Pick up the article about the Dodgers knocking out the Cubs to reach the National League Championship Series and carry it on from its last sentence.

### Excerpted passage

[Start of Attachment]

LOS ANGELES – Twenty years might not sound like much next to 100, but sometimes they played like a century in L.A.
A place in the National League Championship Series might not look like much for a franchise that once stood with the signature teams in baseball, but, well, the name had become far bigger than the game, so it was with great relief and more than a little pride that the Los Angeles Dodgers rushed the field on Saturday night.
While the Chicago Cubs drifted into Year of Ignominy 101, bowing out gently at the end of a 97-win season that was supposed to free them finally, the Dodgers took a small but not insignificant step toward their former stature.
When it was done and the Dodgers had secured a semifinal series against either the Philadelphia Phillies or Milwaukee Brewers, when veterans such as Jeff Kent and Nomar Garciaparra leapt and laughed alongside youngsters such as Matt Kemp and Russell Martin, the Cubs dropped their heads and towed Lou Piniella from another lost baseball season.
"We were expecting more," Piniella said on his way out of town.

[End of Attachment]

### Dataset excerpt
[Start of Attachment]

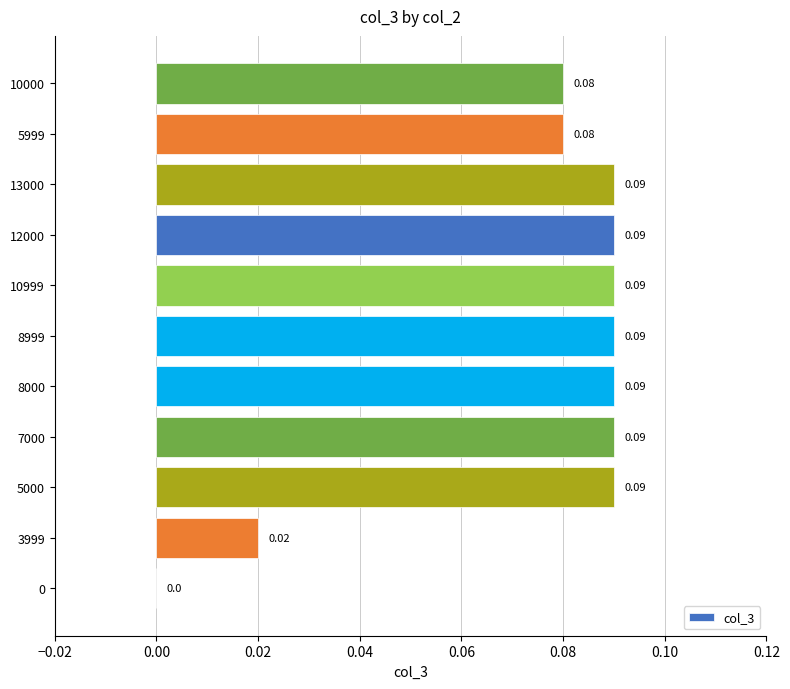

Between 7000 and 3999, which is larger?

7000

[End of Attachment]

### Exercise answer
For those 20 years, since Gibson and Hershiser and Scioscia and Lasorda, the Dodgers hadn't won so much as a playoff series. They'd won a single postseason game. New owners came, followed by new philosophies and new managers and new players. So many new players. And all those seasons would end the same way.
No, 20 years isn't 100 (and a World Series is still forever away), but they were plenty in these parts, and so they celebrated this sweep of the Cubs, and they celebrated Joe Torre and Manny Ramirez as though they were Dodger lifers, and, hey, maybe it's a start.
They beat the Cubs 3-1 on Saturday night, finishing them with a lot of starting pitching and a little bit of Manny, a little bit of James Loney, and finally when Jonathan Broxton pumped a slider past Alfonso Soriano, who'd tried to check his swing. These are the Cubs, still, so of course he went around. Just like that, the game's forlorn franchise had been swallowed again by a century of bad baseball, unlucky baseball and good baseball gone bad.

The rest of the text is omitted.